Talvez um Presidente mais conciliador e mais hábil politicamente fosse capaz de atenuar o clima de cisma iminente que se começa a desenhar na jovem democracia logo em Julho de 1974. O marechal António de Spínola não era nem uma nem outra coisa. Quando, em Setembro, dá conta de que é um Presidente acossado e diminuído, anuncia que “a maioria silenciosa do povo português terá de despertar e de se defender dos totalitarismos extremistas”. Do outro lado da barricada, Álvaro Cunhal responder-lhe-ia que estava na hora de se “partir os dentes à reacção”. Spínola promove uma manifestação da “maioria silenciosa” para 28 de Setembro, mas milícias do PCP e do Copcon, a polícia de Otelo Saraiva de Carvalho, respondem com barricadas e operações policiais nas quais mais de 200 pessoas são detidas. Sem o poder da polícia nem do exército, Spínola percebe o drama do seu isolamento e cede o lugar a Costa Gomes. O país entra no que o historiador António José Telo designa por “deriva comunista”.

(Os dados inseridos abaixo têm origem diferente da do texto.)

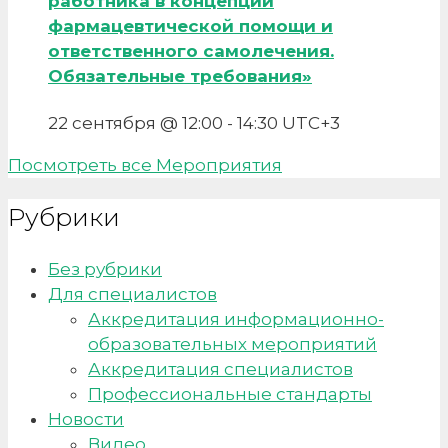
работника в концепции
фармацевтической помощи и
ответственного самолечения.
Обязательные требования»
22 сентября @ 12:00
-
14:30
UTC+3
Посмотреть все Мероприятия
Рубрики
Без рубрики
Для специалистов
Аккредитация информационно-
образовательных мероприятий
Аккредитация специалистов
Профессиональные стандарты
Новости
Видео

Depois de Setembro, o PCP acentua a sua influência no Movimento das Forças Armadas (MFA), aumenta o controlo sobre a imprensa, estende o seu domínio no Governo e nas autarquias. As ocupações de casas aceleram, a vaga de prisões de gestores inicia-se sob o pretexto da “sabotagem económica”, as tomadas por assalto de terras no Alentejo multiplicam-se. Para Mário Soares e Francisco Sá Carneiro, só a legitimidade eleitoral poderia criar barreiras à legitimidade revolucionária do MFA, do Copcon ou da esquerda radical. Conseguir eleições o mais cedo possível tornou-se para o PS, mas também para o PSD, uma questão crucial para a sobrevivência.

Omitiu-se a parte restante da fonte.